Le régime algérien ne reconduira pas le contrat du gazoduc Maghreb-Europe qui passe par le Maroc

Le régime algérien aurait décidé de ne pas reconduire le contrat lié au gazoduc Maghreb-Europe qui passe par le Maroc.




Cette décision donne la mesure d’un régime tellement aveuglé par la haine qu’il peut passer outre ses intérêts, en mettant en péril ses parts de marché en Europe. Au risque de mettre en péril l’approvisionnement en gaz naturel de l’Espagne et du Portugal, la junte algérienne s’opposerait à la reconduction du contrat du gazoduc Maghreb Europe (GME) qui relie l’Algérie à l’Espagne en passant par le Maroc.




Une dépêche de l’agence de presse algérienne, l’APS, affirme que «l’ensemble des approvisionnements de l’Espagne en gaz naturel algérien sera assuré à travers le gazoduc Medgaz».

Et de préciser que le ministre algérien de l’Energie et des Mines, Mohamed Arkab, a reçu l’ambassadeur d’Espagne en Algérie, Fernando Moran, pour lui faire part de «l’engagement total de l’Algérie de couvrir l’ensemble des approvisionnements de l’Espagne en gaz naturel à travers le Medgaz», le gazoduc qui relie directement l’Algérie à l’Espagne.

Le gazoduc Medgaz, reliant directement l’Algérie, qui fonctionne déjà à 100% de sa capacité (8 milliards de m³/an), n’est pourtant pas en mesure d’assurer l’approvisionnement de 10 milliards de m³ par an.

Ceci conformément au contrat qui relie Sonatrach et son partenaire espagnol Naturgy. Sans parler des parts du Portugal.




Cette information intervient au lendemain de la décision unilatérale du régime algérien de rompre ses relations diplomatiques avec le Maroc. Elle a visiblement été prise à seule fin de priver le Royaume du Maroc du droit de péage de 7% du gaz naturel qui transite par son territoire.

Et ce, quel qu’en soit le coût. Car si la décision de se passer du gazoduc Maghreb Europe (GME) venait à se concrétiser, le coût serait très lourd pour le régime algérien qui mettrait ainsi en péril l’approvisionnement de ses partenaires ibériques pour des considérations politiques.

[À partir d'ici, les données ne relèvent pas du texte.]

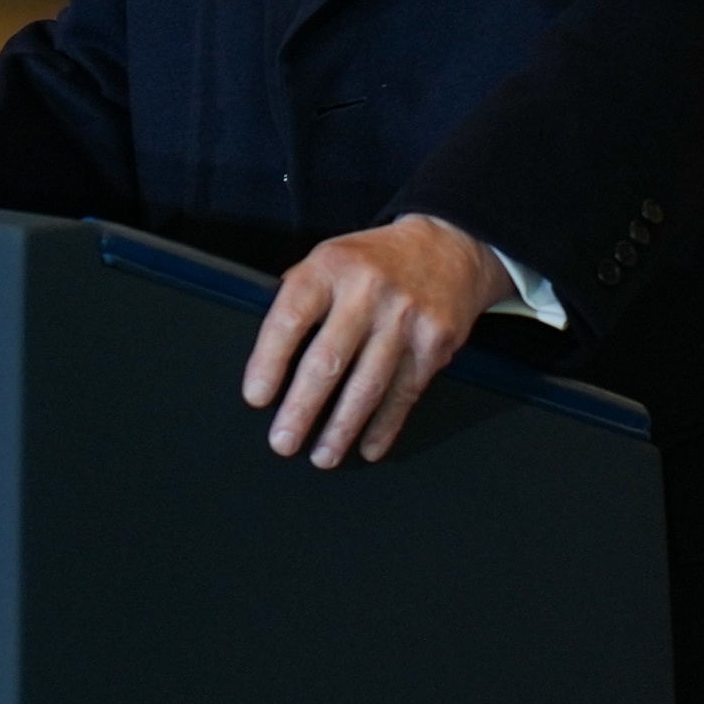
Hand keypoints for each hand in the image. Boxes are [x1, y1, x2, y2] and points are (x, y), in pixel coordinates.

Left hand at [240, 214, 508, 469]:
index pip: (291, 318)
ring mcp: (405, 318)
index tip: (257, 397)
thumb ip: (300, 298)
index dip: (269, 361)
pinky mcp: (433, 342)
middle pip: (328, 360)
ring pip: (368, 385)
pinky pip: (404, 393)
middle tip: (283, 441)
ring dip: (342, 428)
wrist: (447, 249)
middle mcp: (368, 291)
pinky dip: (384, 426)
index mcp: (331, 267)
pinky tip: (368, 446)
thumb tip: (268, 356)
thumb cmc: (374, 263)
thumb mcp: (331, 259)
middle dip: (302, 408)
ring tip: (322, 455)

Il donnerait ainsi un signal très inquiétant sur un régime que la haine rend tellement aveugle qu’il peut passer outre ses propres intérêts, en mettant en péril ses parts de marché en Europe.

Le marché du gaz est très concurrentiel en Europe et l’Algérie joue avec le feu, en prenant le risque de ne pas acheminer les quantités contractuelles à ses partenaires ibériques.




Le régime algérien, dont le gouvernail est tenu par des septuagénaires, des octogénaires et des nonagénaires, qui ne comprennent rien aux mutations actuelles et à la logique des échanges commerciaux, apporte aussi la preuve de son incapacité à prévoir les dommages à venir.

Car des dommages, il y en aura. Et le premier, c’est de ne pas se fier à un Etat qui accepte de se hasarder dans une aventure, avant tout dictée par des considérations autant psychologiques que politiques, que par une logique commerciale.

Mais le Royaume du Maroc, proactif, a déjà pris toutes ses dispositions, et depuis longtemps, pour assurer ses approvisionnements en gaz naturel sans aucune perturbation, dans le cas où le contrat du gazoduc Maghreb-Europe ne serait pas reconduit.

Le contrat du gazoduc Maghreb Europe (GME) expire le 31 octobre 2021. À partir de cette date, toutes les infrastructures de ce pipeline, qui traversent le territoire marocain, deviennent la propriété du Royaume du Maroc.